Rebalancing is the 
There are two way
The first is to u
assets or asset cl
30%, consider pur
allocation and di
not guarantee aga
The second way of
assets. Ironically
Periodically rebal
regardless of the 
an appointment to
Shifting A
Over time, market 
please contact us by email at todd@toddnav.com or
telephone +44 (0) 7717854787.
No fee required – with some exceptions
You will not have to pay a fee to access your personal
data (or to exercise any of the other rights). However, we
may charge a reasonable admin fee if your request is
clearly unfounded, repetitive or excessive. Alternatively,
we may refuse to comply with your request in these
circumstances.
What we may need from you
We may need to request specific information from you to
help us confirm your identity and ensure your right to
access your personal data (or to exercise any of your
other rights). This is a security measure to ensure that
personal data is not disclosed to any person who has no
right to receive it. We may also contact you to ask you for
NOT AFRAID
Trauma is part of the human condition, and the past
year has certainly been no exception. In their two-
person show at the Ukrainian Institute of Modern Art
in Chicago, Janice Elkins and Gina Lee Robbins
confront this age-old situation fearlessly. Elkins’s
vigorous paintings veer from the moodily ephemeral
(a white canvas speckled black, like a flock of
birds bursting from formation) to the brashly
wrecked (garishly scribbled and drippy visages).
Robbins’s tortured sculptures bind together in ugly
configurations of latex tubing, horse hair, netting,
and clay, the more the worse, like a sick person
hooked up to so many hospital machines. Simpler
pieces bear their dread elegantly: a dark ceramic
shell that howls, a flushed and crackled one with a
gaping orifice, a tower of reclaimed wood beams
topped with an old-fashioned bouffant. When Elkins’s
----------------
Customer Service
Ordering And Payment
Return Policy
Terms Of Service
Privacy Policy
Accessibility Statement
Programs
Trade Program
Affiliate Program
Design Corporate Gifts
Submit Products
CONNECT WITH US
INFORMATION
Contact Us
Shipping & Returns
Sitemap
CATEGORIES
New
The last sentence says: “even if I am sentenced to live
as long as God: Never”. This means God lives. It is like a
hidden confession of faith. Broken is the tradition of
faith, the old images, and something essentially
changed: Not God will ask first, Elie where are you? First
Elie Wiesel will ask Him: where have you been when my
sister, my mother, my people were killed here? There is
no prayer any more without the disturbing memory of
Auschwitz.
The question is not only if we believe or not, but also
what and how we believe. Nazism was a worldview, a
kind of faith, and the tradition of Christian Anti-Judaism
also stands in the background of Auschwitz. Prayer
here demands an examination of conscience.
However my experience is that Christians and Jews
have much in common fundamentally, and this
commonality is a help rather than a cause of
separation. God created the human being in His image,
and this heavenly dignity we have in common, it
----------------
> **Your objective**
In the items above, convert the lines from the one containing "Customer Service" up to and including the one containing "Elie Wiesel will" into a JSON list of strings, one string per line, with blank lines omitted.

> **Answer box**
[
  "Customer Service",
  "Ordering And Payment",
  "Return Policy",
  "Terms Of Service",
  "Privacy Policy",
  "Accessibility Statement",
  "Programs",
  "Trade Program",
  "Affiliate Program",
  "Design Corporate Gifts",
  "Submit Products",
  "CONNECT WITH US",
  "INFORMATION",
  "Contact Us",
  "Shipping & Returns",
  "Sitemap",
  "CATEGORIES",
  "New",
  "The last sentence says: “even if I am sentenced to live",
  "as long as God: Never”. This means God lives. It is like a",
  "hidden confession of faith. Broken is the tradition of",
  "faith, the old images, and something essentially",
  "changed: Not God will ask first, Elie where are you? First",
  "Elie Wiesel will ask Him: where have you been when my"
]